### PROBLEM TO WORK ON
From the line that includes "cup: present [483,399,515,449]" to the last line of the records, inclusive, repeat each line exactly.

### RECORDS TO PROCESS

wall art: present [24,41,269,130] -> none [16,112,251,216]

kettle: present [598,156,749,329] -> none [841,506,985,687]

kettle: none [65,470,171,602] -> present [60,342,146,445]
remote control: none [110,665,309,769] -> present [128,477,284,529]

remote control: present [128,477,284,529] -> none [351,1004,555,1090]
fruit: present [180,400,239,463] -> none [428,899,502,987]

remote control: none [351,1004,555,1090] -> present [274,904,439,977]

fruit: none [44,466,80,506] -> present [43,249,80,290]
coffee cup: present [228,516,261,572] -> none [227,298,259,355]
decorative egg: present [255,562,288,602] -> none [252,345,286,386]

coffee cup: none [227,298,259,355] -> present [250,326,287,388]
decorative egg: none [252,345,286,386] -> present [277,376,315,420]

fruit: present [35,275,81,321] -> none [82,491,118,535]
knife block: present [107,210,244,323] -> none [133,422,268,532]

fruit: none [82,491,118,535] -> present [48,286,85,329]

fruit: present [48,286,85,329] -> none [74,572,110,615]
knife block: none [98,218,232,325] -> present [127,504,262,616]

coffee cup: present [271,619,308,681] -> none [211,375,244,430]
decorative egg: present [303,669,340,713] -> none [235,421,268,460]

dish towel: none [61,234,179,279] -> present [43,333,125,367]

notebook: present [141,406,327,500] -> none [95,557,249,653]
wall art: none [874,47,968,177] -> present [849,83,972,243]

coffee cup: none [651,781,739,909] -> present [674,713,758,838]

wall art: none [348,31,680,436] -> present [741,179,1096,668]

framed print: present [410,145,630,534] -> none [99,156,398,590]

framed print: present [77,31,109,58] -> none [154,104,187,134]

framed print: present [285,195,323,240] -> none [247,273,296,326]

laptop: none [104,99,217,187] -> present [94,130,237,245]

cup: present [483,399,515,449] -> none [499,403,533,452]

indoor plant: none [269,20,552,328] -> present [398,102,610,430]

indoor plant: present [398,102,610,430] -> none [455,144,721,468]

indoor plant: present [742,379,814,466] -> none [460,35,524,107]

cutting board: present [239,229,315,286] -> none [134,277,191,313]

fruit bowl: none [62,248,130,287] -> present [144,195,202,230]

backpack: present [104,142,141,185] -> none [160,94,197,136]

### OUTPUT FOR THIS EXERCISE
cup: present [483,399,515,449] -> none [499,403,533,452]

indoor plant: none [269,20,552,328] -> present [398,102,610,430]

indoor plant: present [398,102,610,430] -> none [455,144,721,468]

indoor plant: present [742,379,814,466] -> none [460,35,524,107]

cutting board: present [239,229,315,286] -> none [134,277,191,313]

fruit bowl: none [62,248,130,287] -> present [144,195,202,230]

backpack: present [104,142,141,185] -> none [160,94,197,136]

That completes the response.